Guys, I'm looking for an IPA without any hop flavor.
Actually, that would be the 19th century original by the time it reached the consumer, to a tee. Fizzy, dry, crystalline, alcohol water with a litlle Brett funk. But that would be another uncivil theread entirely.
 
https://beerandbrewing.com/make-your-best-belgian-pale-ale/

Here is a good article for Formulating a Belgian Pale Ale which should fit your criterial.

I would also look for Trappist Single recipes. This is a style that usually you can’t find in a store.

Also look for Belgian Breweries from the Western part of Belgium. They tend to be from the Flemish part of Belgium and “usually” their beers are not as phenolic.

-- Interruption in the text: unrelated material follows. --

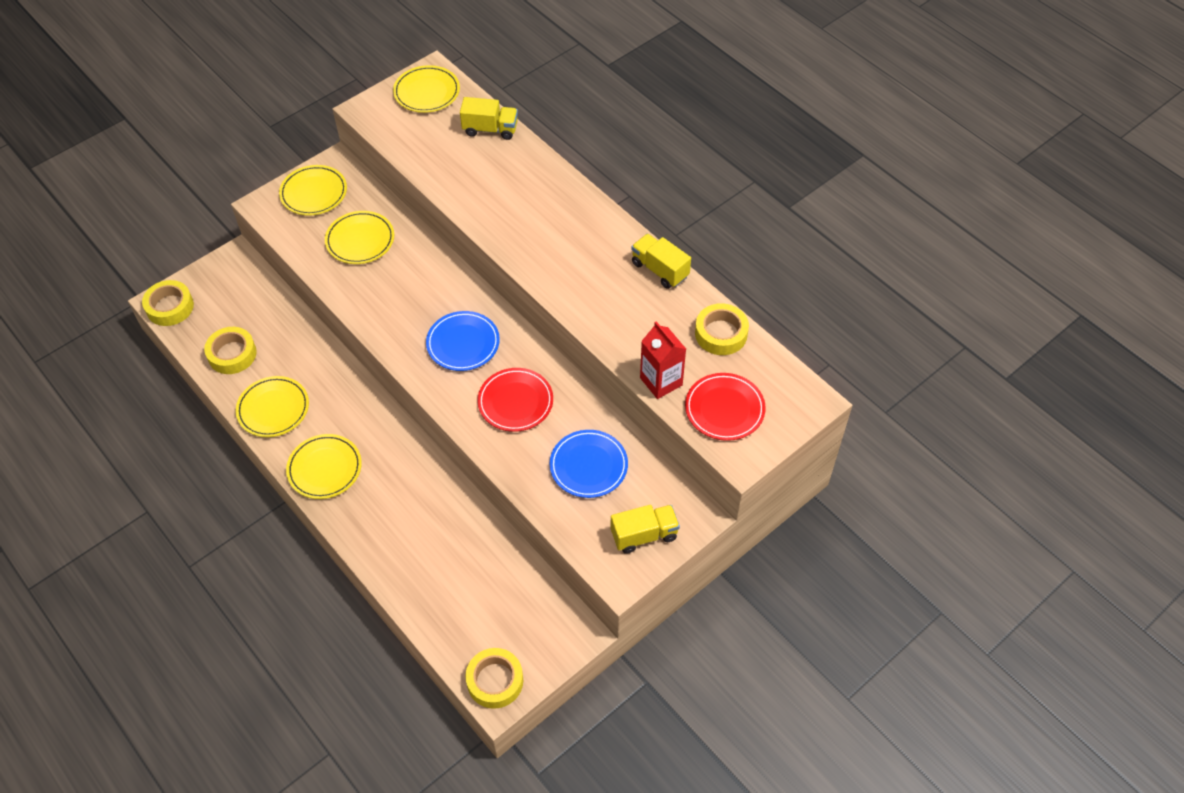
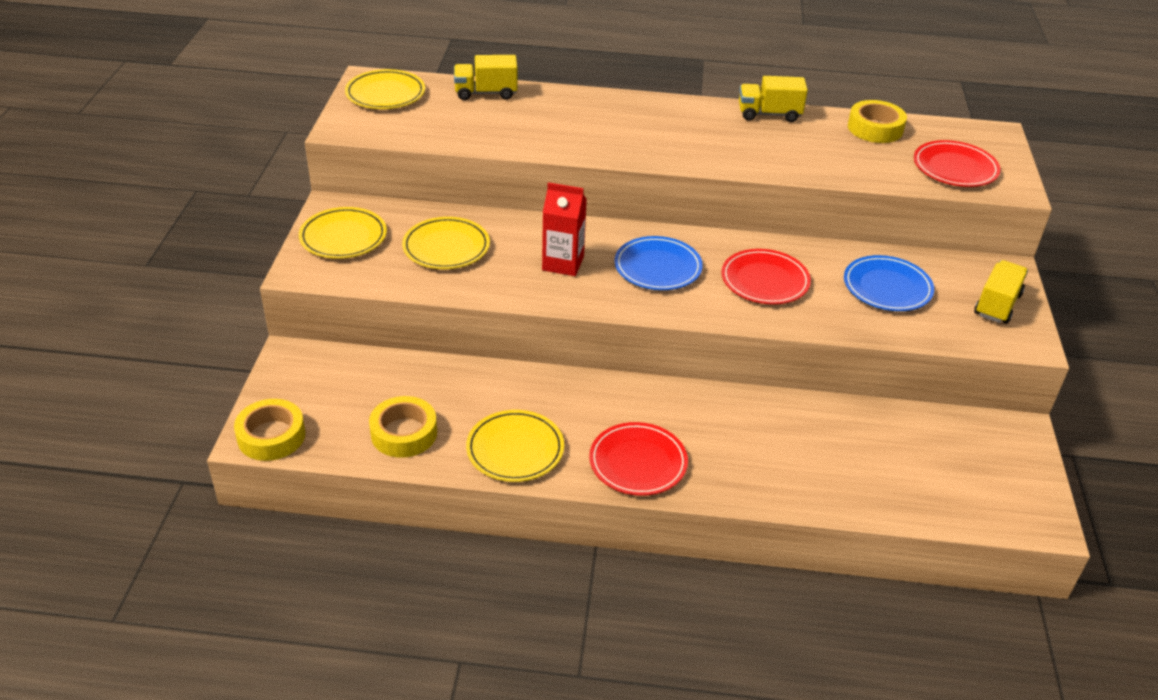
camera: 45 degrees left, 15 degrees down
yellow plate [286,434,362,499] -> red plate [589,422,688,496]
yellow truck [460,97,518,140] -> yellow truck turned 150 degrees counterclockwise [454,55,518,100]
yellow tape [465,648,523,709] -> none
red carton [640,321,686,399] -> red carton moved to [542,182,587,276]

Brugse Zot from De Halve Maan is another beer that may meet your criteria.
 
Ferment a Belgian pale at the lowest temp range listed with a yeast like Chimay or Westmalle. Wyeast and Whitelabs have those yeasts or culture some Allagash yeast out of fresh pack of White.
 
@Craig Bird You might find some of the information in this thread useful. Based on post #8 I went with WLP 500 in the low to mid 60s and came out with a nice malty dubble with Belgian character but not in your face or overwhelming. At 8 months old it is pretty darn good right now and I am not a big Belgian fan.
 
Belgian yeast profiles are not the only defining feature that makes a beer Belgian, it's being brewed in Belgium. De Koninck and De Ranke XX Bitter are good examples of Belgian beers that are not particularly yeast forward. That being said, a Belgian Pale Ale fermented with Wyeast 3522 fermented at restrained temperatures might be a good bet for what you want.